Data excerpts.
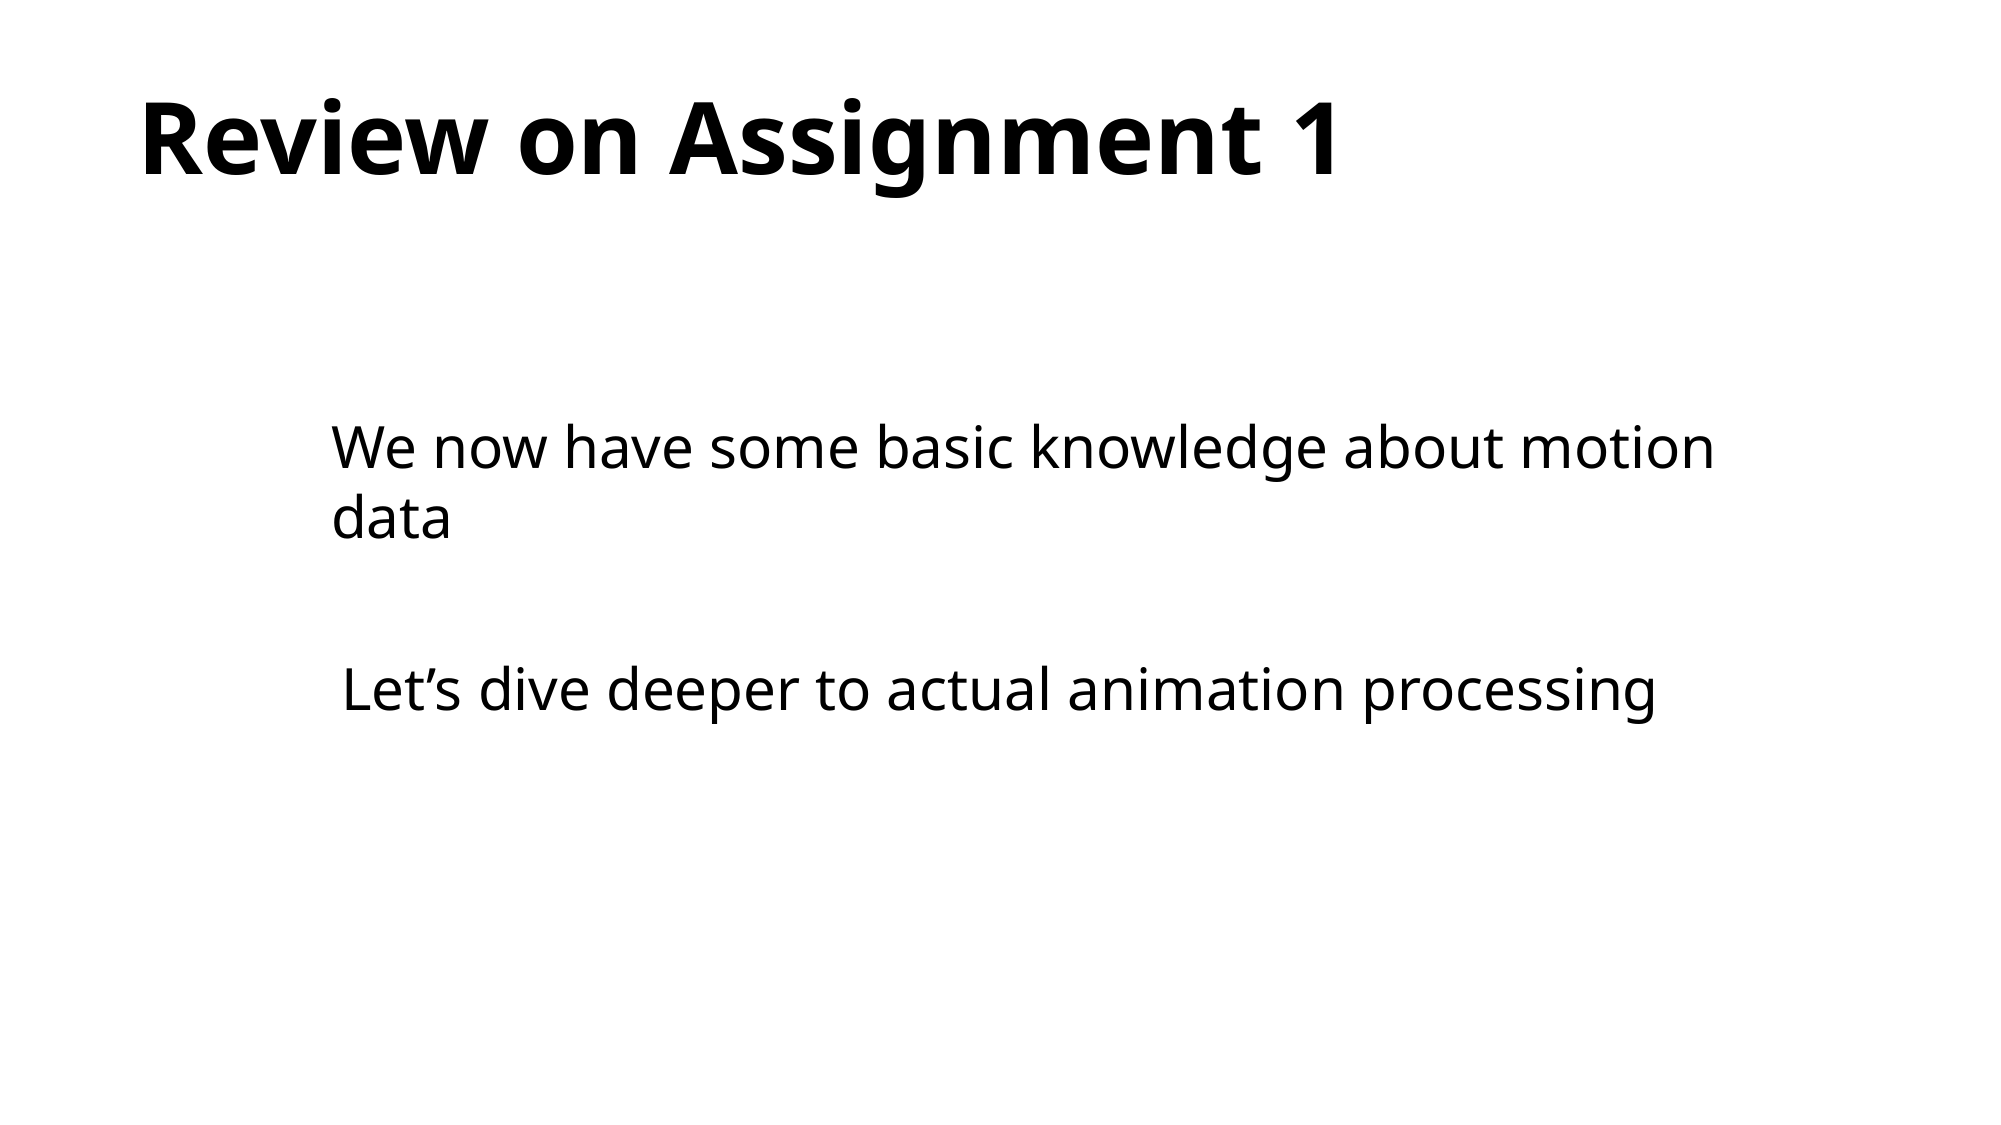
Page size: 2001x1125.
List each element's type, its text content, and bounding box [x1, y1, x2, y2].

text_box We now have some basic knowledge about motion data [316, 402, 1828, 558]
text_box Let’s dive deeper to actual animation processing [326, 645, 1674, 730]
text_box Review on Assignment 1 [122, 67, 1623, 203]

Problem statement.
Look above for the line that contains "List each element's". That line and every line after it through the end of the data must be written out exactly, with nothing else.

Expected answer.
List each element's type, its text content, and bounding box [x1, y1, x2, y2].

text_box We now have some basic knowledge about motion data [316, 402, 1828, 558]
text_box Let’s dive deeper to actual animation processing [326, 645, 1674, 730]
text_box Review on Assignment 1 [122, 67, 1623, 203]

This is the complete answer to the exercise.